Well I've been kinda ...lurking haha around here for a while so I figured I would give starting a journal a shot. Since this is my first entry I suppose I should just start off with the basic stuff. My name is not important :), I'm going to be sixteen in twenty five days, I'm a girl and I am a raging homosexual =D. About...eleven people know about my gayness, and they all don't have a problem with it so that's cool...
But yeah, I guess I started this journal so I could have some kind of release. If you get me. I have a written journal, but no one will ever ever see it. So at least here I can be anonymous and get people's input or comments or something?

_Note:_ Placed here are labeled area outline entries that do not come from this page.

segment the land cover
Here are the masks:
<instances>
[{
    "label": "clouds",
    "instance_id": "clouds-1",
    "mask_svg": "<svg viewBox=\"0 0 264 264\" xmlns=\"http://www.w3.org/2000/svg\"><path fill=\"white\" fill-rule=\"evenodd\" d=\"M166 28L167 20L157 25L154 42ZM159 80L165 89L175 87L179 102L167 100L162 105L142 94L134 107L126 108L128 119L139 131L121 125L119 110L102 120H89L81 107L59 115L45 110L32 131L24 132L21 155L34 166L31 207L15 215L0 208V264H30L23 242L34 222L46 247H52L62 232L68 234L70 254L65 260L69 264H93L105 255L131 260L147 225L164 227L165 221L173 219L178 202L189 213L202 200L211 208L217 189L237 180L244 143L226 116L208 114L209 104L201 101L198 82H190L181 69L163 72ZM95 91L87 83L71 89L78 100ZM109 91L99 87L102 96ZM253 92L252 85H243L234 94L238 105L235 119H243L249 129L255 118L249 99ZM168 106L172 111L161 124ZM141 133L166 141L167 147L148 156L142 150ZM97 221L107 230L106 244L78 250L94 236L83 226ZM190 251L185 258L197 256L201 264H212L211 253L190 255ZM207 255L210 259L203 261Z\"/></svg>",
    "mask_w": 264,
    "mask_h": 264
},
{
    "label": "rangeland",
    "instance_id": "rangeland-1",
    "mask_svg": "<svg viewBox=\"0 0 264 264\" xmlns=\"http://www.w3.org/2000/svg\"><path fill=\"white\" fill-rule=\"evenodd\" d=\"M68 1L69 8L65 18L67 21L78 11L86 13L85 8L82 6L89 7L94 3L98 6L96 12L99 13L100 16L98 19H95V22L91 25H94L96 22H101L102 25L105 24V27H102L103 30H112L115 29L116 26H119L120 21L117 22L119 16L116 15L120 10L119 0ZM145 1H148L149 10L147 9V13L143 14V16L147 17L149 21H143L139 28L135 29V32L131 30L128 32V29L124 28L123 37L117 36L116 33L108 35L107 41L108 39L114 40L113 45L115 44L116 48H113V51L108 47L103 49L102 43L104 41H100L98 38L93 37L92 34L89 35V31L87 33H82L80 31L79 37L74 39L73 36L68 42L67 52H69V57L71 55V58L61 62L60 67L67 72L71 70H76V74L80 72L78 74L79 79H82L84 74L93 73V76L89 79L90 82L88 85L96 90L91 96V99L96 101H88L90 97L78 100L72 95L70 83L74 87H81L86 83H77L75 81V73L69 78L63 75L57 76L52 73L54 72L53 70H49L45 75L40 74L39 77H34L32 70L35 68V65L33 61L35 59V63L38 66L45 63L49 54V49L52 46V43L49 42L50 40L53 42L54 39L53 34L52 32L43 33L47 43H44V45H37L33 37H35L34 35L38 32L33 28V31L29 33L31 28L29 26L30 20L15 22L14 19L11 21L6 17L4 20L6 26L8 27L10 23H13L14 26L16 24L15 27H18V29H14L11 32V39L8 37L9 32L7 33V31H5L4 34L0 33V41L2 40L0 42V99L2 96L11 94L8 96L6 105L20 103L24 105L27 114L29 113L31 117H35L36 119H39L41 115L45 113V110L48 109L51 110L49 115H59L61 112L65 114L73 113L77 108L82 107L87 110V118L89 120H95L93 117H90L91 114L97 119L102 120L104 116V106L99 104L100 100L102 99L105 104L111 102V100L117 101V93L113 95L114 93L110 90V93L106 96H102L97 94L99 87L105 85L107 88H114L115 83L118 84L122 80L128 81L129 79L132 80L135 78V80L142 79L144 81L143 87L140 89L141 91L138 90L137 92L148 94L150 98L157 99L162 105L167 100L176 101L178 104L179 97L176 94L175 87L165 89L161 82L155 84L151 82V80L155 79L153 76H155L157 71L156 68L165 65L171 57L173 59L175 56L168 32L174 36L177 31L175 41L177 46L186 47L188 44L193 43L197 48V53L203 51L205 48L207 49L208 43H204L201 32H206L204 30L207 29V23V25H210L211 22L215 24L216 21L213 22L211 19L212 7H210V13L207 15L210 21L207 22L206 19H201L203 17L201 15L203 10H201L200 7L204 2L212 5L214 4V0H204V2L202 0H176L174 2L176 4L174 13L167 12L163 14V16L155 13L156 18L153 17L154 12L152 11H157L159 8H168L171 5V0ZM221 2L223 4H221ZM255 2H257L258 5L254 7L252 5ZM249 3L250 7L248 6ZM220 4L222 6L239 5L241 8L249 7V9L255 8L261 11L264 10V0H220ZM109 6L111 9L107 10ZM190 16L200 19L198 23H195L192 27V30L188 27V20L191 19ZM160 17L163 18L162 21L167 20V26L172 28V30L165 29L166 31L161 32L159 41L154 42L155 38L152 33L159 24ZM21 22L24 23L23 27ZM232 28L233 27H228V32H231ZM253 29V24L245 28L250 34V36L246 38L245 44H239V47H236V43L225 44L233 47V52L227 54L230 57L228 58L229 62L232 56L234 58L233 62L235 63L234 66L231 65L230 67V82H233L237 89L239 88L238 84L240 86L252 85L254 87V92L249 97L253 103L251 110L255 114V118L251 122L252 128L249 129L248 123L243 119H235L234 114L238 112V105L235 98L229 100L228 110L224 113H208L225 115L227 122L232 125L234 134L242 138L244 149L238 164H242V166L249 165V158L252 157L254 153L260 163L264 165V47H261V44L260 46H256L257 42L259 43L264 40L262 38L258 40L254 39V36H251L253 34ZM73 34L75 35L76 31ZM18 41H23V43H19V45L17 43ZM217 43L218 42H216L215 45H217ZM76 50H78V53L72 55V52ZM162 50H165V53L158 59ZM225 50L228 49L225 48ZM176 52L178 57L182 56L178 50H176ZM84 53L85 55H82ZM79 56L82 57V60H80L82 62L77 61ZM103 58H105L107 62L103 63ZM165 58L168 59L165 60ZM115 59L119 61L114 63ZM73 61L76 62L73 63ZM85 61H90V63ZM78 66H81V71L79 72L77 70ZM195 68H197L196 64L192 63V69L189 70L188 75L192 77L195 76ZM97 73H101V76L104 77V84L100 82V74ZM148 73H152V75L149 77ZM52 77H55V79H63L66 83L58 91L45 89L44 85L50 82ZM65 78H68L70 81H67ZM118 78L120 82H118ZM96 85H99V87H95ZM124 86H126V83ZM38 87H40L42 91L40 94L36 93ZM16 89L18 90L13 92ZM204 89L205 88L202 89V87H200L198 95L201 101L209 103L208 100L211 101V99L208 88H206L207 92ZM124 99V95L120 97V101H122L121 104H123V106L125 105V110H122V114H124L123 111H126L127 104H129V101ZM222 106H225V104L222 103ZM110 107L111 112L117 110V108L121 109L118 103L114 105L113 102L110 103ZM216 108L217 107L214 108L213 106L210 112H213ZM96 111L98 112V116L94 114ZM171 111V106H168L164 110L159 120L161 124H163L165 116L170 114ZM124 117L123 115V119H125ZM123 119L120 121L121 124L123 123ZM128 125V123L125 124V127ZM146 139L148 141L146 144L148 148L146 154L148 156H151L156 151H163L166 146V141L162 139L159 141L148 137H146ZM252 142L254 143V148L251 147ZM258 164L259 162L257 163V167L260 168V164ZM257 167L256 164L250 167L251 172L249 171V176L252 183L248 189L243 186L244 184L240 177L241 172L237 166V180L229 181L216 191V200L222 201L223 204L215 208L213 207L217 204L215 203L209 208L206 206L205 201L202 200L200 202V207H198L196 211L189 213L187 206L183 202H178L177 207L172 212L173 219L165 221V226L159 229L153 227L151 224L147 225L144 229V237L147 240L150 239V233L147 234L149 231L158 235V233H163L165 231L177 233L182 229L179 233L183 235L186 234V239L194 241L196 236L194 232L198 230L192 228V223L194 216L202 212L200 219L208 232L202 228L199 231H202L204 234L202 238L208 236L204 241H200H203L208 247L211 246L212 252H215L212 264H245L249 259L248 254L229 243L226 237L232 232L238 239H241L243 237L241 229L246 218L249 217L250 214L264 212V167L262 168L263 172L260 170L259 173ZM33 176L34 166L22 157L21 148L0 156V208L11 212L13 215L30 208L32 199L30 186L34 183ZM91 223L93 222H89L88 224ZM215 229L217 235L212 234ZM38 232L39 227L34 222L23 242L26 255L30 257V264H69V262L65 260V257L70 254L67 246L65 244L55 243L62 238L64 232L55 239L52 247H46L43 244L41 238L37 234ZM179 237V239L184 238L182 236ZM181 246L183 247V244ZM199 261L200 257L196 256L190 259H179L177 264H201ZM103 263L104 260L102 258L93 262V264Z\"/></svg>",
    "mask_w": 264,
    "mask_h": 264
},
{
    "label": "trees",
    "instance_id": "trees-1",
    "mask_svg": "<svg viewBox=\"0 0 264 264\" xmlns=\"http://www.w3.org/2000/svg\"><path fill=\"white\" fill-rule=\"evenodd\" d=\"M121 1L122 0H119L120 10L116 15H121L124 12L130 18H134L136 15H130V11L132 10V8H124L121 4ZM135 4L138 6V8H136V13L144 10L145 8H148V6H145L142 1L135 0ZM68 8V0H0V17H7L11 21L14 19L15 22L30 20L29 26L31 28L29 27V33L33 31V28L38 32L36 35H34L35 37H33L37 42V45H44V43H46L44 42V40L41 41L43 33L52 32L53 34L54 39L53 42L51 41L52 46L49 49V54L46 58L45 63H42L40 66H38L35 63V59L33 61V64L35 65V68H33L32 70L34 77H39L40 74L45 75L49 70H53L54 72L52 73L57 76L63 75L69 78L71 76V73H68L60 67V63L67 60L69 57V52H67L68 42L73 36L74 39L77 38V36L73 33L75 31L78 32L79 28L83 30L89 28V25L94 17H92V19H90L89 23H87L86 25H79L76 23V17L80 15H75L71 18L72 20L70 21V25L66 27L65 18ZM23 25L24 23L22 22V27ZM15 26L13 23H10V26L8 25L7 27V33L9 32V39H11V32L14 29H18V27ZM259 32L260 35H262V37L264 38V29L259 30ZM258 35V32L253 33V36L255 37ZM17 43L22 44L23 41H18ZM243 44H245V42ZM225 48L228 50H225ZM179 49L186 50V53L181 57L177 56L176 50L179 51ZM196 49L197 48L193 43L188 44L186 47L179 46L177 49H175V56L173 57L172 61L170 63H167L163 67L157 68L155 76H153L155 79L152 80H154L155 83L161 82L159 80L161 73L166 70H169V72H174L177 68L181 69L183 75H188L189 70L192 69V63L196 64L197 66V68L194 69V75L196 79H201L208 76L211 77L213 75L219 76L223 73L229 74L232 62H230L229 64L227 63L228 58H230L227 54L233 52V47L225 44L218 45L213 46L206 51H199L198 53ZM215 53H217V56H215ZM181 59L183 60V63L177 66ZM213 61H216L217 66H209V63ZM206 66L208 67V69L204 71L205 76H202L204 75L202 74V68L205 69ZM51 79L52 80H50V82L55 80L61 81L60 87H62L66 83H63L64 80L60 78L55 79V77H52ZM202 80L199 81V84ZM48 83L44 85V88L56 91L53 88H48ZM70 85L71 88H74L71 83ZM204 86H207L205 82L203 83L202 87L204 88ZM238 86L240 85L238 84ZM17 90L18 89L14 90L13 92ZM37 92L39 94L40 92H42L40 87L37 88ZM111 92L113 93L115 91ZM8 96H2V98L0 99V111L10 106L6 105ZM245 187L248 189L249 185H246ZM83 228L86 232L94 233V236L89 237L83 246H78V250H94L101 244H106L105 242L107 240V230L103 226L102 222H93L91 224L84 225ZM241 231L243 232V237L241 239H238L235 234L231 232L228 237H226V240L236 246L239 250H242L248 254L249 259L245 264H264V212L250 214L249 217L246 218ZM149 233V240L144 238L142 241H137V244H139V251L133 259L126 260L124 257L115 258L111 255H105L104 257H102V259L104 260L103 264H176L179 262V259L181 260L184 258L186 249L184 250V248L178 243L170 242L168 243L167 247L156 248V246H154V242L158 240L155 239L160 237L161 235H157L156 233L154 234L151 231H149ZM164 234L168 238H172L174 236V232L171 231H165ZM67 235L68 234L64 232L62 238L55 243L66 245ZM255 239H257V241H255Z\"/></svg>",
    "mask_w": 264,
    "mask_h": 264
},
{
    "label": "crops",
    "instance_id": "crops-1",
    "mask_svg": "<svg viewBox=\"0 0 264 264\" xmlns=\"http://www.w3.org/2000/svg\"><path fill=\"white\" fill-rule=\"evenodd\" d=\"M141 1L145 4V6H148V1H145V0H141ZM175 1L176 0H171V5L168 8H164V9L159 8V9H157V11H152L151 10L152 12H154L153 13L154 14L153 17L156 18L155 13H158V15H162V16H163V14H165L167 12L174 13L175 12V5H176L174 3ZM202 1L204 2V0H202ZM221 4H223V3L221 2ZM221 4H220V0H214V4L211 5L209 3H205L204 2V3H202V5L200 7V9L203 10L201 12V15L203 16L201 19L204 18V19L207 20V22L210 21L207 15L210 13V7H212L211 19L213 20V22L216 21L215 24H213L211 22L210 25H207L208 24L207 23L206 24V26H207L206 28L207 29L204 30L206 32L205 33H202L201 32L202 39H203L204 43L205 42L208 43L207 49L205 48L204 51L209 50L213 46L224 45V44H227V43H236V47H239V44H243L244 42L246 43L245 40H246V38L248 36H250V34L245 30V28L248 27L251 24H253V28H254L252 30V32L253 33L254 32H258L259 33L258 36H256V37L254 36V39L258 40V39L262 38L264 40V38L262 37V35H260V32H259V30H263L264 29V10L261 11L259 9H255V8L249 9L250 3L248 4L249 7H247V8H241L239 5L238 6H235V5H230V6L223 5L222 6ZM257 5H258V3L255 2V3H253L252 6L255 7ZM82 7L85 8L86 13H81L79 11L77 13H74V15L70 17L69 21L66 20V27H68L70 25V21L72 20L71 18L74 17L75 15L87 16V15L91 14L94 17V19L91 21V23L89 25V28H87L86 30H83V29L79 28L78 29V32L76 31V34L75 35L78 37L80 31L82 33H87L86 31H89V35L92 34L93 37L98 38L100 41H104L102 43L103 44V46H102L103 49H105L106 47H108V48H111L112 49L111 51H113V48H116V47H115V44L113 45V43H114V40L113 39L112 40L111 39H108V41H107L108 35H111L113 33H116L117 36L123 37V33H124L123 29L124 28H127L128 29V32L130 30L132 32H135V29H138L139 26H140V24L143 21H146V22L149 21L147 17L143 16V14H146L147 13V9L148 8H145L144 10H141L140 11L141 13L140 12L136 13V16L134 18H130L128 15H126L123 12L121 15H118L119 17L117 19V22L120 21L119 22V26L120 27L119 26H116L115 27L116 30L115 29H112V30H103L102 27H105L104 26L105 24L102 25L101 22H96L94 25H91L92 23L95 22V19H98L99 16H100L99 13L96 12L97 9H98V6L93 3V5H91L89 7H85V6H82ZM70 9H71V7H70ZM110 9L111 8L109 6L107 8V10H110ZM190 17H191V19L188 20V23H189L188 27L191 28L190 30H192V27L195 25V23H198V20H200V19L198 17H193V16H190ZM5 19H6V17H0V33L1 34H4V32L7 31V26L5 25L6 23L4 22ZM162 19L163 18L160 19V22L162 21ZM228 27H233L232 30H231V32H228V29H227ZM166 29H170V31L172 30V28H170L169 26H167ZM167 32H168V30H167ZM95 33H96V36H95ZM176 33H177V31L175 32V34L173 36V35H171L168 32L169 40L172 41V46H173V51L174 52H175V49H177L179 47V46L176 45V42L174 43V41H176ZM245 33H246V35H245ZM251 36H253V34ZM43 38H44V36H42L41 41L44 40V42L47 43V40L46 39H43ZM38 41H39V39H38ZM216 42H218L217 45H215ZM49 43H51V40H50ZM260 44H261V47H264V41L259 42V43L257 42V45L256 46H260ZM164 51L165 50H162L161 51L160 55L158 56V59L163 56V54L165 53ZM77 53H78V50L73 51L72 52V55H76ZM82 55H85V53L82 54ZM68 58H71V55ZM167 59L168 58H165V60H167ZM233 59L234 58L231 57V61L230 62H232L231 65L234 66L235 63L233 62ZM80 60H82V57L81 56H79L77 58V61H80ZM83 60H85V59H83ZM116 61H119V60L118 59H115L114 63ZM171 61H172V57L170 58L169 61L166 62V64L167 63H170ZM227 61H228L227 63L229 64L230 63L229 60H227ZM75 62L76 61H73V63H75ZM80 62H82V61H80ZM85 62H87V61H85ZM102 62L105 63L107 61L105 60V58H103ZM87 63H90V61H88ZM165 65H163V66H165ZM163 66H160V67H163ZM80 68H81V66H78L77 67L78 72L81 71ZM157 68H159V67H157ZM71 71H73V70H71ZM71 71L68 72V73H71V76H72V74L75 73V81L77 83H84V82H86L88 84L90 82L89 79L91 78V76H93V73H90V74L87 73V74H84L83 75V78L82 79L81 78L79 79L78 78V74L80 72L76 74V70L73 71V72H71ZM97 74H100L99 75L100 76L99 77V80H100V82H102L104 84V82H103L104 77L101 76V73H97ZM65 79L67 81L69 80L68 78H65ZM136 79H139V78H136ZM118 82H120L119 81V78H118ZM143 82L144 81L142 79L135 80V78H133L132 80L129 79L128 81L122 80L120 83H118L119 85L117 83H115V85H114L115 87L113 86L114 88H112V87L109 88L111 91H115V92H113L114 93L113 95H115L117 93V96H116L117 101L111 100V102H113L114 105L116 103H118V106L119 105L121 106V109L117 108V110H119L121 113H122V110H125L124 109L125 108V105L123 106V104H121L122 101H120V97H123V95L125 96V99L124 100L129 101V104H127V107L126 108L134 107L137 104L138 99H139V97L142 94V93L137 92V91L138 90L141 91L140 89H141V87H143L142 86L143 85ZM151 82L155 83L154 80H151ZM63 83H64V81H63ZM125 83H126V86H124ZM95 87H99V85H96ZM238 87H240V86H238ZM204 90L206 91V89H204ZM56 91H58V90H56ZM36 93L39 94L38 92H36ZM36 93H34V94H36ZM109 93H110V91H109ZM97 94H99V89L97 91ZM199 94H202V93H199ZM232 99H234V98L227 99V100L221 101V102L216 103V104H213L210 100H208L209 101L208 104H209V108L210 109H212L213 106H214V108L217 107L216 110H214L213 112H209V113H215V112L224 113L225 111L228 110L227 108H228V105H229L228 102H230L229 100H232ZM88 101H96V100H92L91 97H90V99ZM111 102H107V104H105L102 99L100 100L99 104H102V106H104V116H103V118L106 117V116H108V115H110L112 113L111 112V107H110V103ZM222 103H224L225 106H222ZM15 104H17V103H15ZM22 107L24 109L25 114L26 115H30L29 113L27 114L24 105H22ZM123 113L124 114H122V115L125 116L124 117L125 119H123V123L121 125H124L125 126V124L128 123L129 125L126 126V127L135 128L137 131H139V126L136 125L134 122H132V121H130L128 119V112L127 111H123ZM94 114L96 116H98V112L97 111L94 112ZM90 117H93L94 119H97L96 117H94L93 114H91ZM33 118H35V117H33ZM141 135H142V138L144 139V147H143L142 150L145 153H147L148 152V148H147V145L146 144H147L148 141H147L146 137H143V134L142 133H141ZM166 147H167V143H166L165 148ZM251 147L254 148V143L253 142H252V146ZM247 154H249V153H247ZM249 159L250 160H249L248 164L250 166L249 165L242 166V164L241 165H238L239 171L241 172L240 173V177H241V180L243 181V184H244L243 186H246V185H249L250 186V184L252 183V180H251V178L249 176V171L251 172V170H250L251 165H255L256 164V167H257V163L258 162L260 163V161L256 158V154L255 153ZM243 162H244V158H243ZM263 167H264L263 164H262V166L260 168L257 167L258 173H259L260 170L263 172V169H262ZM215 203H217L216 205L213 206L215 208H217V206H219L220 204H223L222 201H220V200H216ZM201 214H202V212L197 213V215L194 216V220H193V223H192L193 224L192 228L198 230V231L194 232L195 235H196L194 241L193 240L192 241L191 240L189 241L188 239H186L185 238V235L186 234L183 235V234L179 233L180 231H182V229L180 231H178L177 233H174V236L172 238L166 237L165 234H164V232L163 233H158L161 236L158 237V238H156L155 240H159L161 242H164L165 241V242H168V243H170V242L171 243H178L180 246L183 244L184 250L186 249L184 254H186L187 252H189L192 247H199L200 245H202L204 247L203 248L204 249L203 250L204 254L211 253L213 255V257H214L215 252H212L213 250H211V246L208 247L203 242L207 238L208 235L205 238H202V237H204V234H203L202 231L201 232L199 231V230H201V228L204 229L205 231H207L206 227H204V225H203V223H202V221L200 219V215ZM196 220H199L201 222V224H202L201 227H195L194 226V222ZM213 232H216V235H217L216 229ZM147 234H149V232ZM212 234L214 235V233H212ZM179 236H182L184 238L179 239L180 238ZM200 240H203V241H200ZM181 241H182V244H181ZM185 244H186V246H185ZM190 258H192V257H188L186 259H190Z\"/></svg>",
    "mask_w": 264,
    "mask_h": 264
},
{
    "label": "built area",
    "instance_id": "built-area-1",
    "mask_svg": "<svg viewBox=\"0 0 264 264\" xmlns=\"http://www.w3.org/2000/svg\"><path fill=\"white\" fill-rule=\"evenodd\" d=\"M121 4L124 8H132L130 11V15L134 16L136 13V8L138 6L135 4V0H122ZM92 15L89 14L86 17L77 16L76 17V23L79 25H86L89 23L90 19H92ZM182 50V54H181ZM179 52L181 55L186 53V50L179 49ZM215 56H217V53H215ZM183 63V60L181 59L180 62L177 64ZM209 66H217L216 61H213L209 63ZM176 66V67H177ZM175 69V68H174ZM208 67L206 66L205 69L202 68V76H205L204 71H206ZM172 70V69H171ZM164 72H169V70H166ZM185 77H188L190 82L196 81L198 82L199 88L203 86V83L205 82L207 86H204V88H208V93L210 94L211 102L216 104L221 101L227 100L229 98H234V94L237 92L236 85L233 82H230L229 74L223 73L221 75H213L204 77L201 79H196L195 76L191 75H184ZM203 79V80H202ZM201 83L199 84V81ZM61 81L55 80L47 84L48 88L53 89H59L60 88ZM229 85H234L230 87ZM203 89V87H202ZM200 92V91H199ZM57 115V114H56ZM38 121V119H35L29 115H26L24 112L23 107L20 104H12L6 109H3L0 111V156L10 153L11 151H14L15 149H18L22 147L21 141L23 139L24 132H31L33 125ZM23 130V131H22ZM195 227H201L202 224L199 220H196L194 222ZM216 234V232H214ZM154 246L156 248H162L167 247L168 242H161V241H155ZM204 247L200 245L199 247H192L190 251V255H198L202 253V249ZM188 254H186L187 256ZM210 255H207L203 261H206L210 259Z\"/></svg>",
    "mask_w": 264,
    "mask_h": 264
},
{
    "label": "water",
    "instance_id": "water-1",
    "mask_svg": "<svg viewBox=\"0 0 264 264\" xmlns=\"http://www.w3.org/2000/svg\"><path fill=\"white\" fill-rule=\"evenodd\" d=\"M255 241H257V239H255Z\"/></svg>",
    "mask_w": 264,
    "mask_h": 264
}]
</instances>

Because well ...everyone here can read this so, if anyone ever feels like commenting that would be nice. I like comments =) Hurray for comments!
Does anyone here like the band All That Remains or In Flames? I may be going to see them on November seventh with my friend who will now be referred to as ...Gladys! Haha, since that's kind of her nickname. Weird I know. But yep yep, should be good times. Gladys and myself have gone to a couple of concerts together such as a Melanie C concert and Motely Crue! Random random, I know. But I love Melanie C and she was nice enough to come with me so I could see her. Gladys is awesome like that.
Oh man, am I ever COLD! I was stupid enough to go on a bike ride this morning in just a shirt and jeans and it's seven degrees out and I'm already sick. =\ Oh well. I'm really not in a good mood. At all. It's like a mixture of anger, hurt, emptyness and sadness. But also very unfeeling at the same time. Like my brain registers the fact that this is what I'm feeling, but my body only feels it half the time. But my brain always thinks about it. I don't want to go too in depth about why I'm in such a bad mood right now, but I definately will later. When I'm alone. People are circling me right now, it's really annoying. So anyhow, I hope this was an ...entertaining first post and I realize that I use ellipses too much but oh well...haha.